**Required work:**
Could you copy the lines below exactly, leaving none out?

--------------------------------

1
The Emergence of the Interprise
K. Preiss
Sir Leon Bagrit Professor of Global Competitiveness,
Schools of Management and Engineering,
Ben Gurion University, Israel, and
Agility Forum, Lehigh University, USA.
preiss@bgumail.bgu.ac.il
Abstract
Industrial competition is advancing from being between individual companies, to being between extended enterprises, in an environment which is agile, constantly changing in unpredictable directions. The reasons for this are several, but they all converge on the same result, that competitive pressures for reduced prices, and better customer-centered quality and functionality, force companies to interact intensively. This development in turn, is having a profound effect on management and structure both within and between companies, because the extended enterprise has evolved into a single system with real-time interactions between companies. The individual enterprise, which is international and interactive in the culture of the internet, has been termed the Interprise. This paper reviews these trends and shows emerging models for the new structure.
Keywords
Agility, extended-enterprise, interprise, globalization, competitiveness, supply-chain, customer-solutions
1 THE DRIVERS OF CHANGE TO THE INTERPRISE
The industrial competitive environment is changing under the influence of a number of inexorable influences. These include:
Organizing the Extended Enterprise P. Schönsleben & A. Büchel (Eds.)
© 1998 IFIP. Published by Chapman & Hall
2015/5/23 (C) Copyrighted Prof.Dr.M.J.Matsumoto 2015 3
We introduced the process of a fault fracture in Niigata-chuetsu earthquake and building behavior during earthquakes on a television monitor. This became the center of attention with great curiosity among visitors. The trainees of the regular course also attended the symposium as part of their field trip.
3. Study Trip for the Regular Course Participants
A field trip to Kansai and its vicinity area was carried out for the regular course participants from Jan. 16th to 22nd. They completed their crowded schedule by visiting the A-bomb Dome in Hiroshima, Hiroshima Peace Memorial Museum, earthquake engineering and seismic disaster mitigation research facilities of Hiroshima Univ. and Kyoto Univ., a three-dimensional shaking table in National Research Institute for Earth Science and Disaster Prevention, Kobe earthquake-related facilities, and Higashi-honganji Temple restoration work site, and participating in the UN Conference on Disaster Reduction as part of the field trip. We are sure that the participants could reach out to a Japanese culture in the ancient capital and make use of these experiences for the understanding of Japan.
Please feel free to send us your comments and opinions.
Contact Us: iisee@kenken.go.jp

--------------------------------

**Reply to the task:**
1
The Emergence of the Interprise
K. Preiss
Sir Leon Bagrit Professor of Global Competitiveness,
Schools of Management and Engineering,
Ben Gurion University, Israel, and
Agility Forum, Lehigh University, USA.
preiss@bgumail.bgu.ac.il
Abstract
Industrial competition is advancing from being between individual companies, to being between extended enterprises, in an environment which is agile, constantly changing in unpredictable directions. The reasons for this are several, but they all converge on the same result, that competitive pressures for reduced prices, and better customer-centered quality and functionality, force companies to interact intensively. This development in turn, is having a profound effect on management and structure both within and between companies, because the extended enterprise has evolved into a single system with real-time interactions between companies. The individual enterprise, which is international and interactive in the culture of the internet, has been termed the Interprise. This paper reviews these trends and shows emerging models for the new structure.
Keywords
Agility, extended-enterprise, interprise, globalization, competitiveness, supply-chain, customer-solutions
1 THE DRIVERS OF CHANGE TO THE INTERPRISE
The industrial competitive environment is changing under the influence of a number of inexorable influences. These include:
Organizing the Extended Enterprise P. Schönsleben & A. Büchel (Eds.)
© 1998 IFIP. Published by Chapman & Hall
2015/5/23 (C) Copyrighted Prof.Dr.M.J.Matsumoto 2015 3
We introduced the process of a fault fracture in Niigata-chuetsu earthquake and building behavior during earthquakes on a television monitor. This became the center of attention with great curiosity among visitors. The trainees of the regular course also attended the symposium as part of their field trip.
3. Study Trip for the Regular Course Participants
A field trip to Kansai and its vicinity area was carried out for the regular course participants from Jan. 16th to 22nd. They completed their crowded schedule by visiting the A-bomb Dome in Hiroshima, Hiroshima Peace Memorial Museum, earthquake engineering and seismic disaster mitigation research facilities of Hiroshima Univ. and Kyoto Univ., a three-dimensional shaking table in National Research Institute for Earth Science and Disaster Prevention, Kobe earthquake-related facilities, and Higashi-honganji Temple restoration work site, and participating in the UN Conference on Disaster Reduction as part of the field trip. We are sure that the participants could reach out to a Japanese culture in the ancient capital and make use of these experiences for the understanding of Japan.
Please feel free to send us your comments and opinions.
Contact Us: iisee@kenken.go.jp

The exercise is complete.